Opinion
No. 1738.
October 18, 2007.
Judgment, Supreme Court, New York County (Robert H. Straus, J.), rendered June 10, 2005, convicting defendant, after a jury trial, of robbery in the second degree, and sentencing him to a term of four years, unanimously affirmed.
Richard M. Greenberg, Office of the Appellate Defender, New York (Sara Gurwitch of counsel), and Cravath, Swaine and Moore LLP, New York (Andrew E. Goldsmith of counsel), for appellant.
Robert M. Morgenthau, District Attorney, New York (Susan Axelrod of counsel), for respondent.
Before: Nardelli, J.P., Gonzalez, Sweeny, McGuire and Kavanagh, JJ.
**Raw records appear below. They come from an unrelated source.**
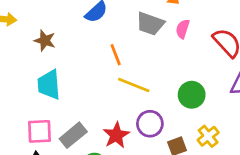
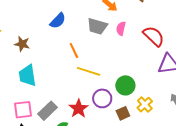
green circle: (192, 95) -> (125, 85), moved

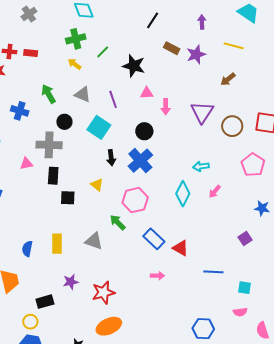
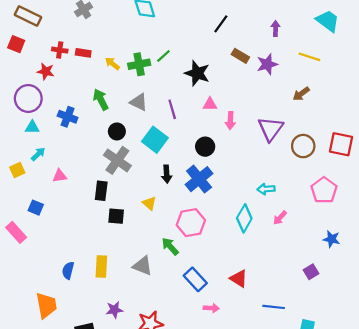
green cross: (76, 39) -> (139, 64), moved
yellow arrow: (74, 64) -> (112, 64), moved
gray cross: (49, 145) -> (117, 160), moved, turned 30
pink triangle: (26, 164) -> (60, 176), moved
blue rectangle: (154, 239) -> (195, 279), moved

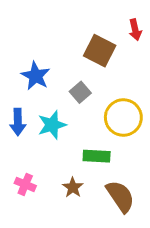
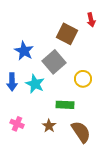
gray square: (80, 92) -> (54, 62), size x1.6
yellow circle: (123, 117) -> (83, 79), size x0.7
cyan star: (52, 125) -> (35, 84), turned -30

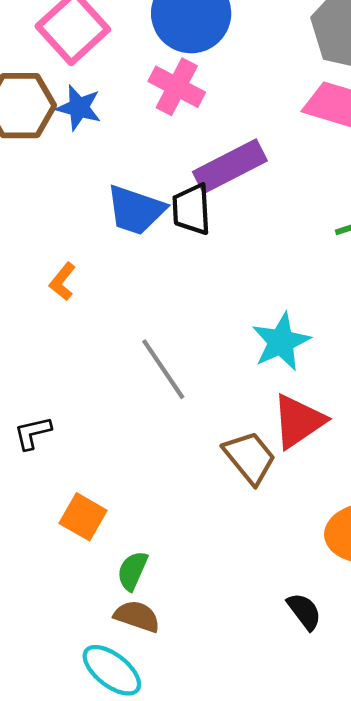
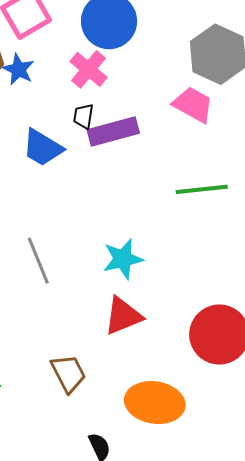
black trapezoid: (191, 209) -> (83, 116), moved, size x0.7
brown trapezoid: (250, 457) -> (68, 373), moved

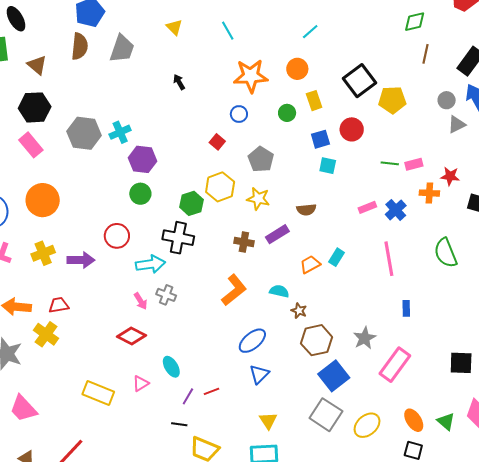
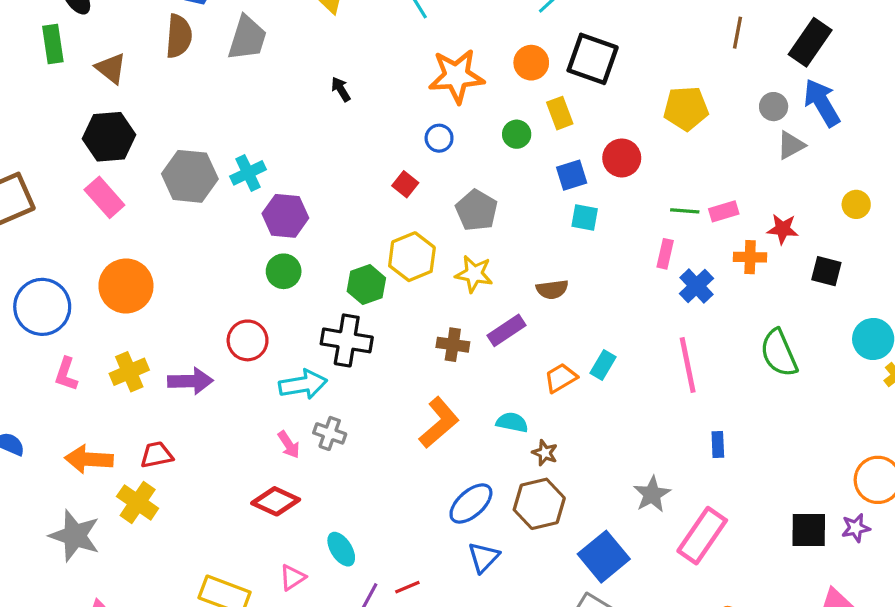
black square: (360, 81) -> (593, 59), moved, turned -32
pink rectangle: (367, 207) -> (665, 254), moved, turned -54
brown hexagon: (317, 340) -> (539, 504), moved

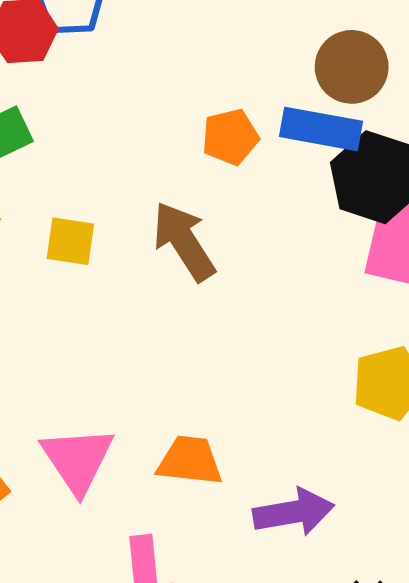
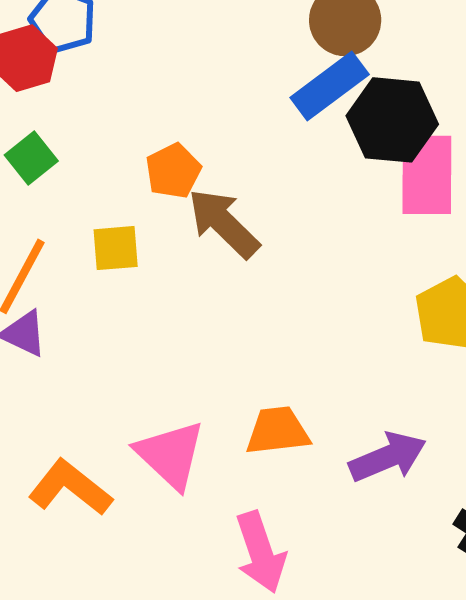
blue rectangle: (321, 129) -> (330, 86), turned -34
orange pentagon: (230, 137) -> (173, 171), moved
The court properly declined to submit robbery in the third degree as a lesser included offense. In light of the integrated and unimpeached testimony of the victim and eyewitness that defendant was aided by another man who physically restrained the victim, there was no reasonable view of the evidence, viewed most favorably to defendant, that defendant was guilty of only third-degree robbery. We reject defendant's speculative interpretations of the evidence, including his assertion that the police testimony suggested that there was only one participant in the crime. There was no reason for the jury to credit the victim and witness in general, but conclude that they invented the involvement of a second robber ( see People v Negron, 91 NY2d 788; People v Tucker, 41 AD3d 210). Defendant's hearsay and Confrontation Clause arguments are unpreserved and we decline to review them in the interest of justice. Were we to review these claims, we would find that the evidence at issue was not received for its truth, but for legitimate nonhearsay purposes.
We perceive no basis for reducing the sentence.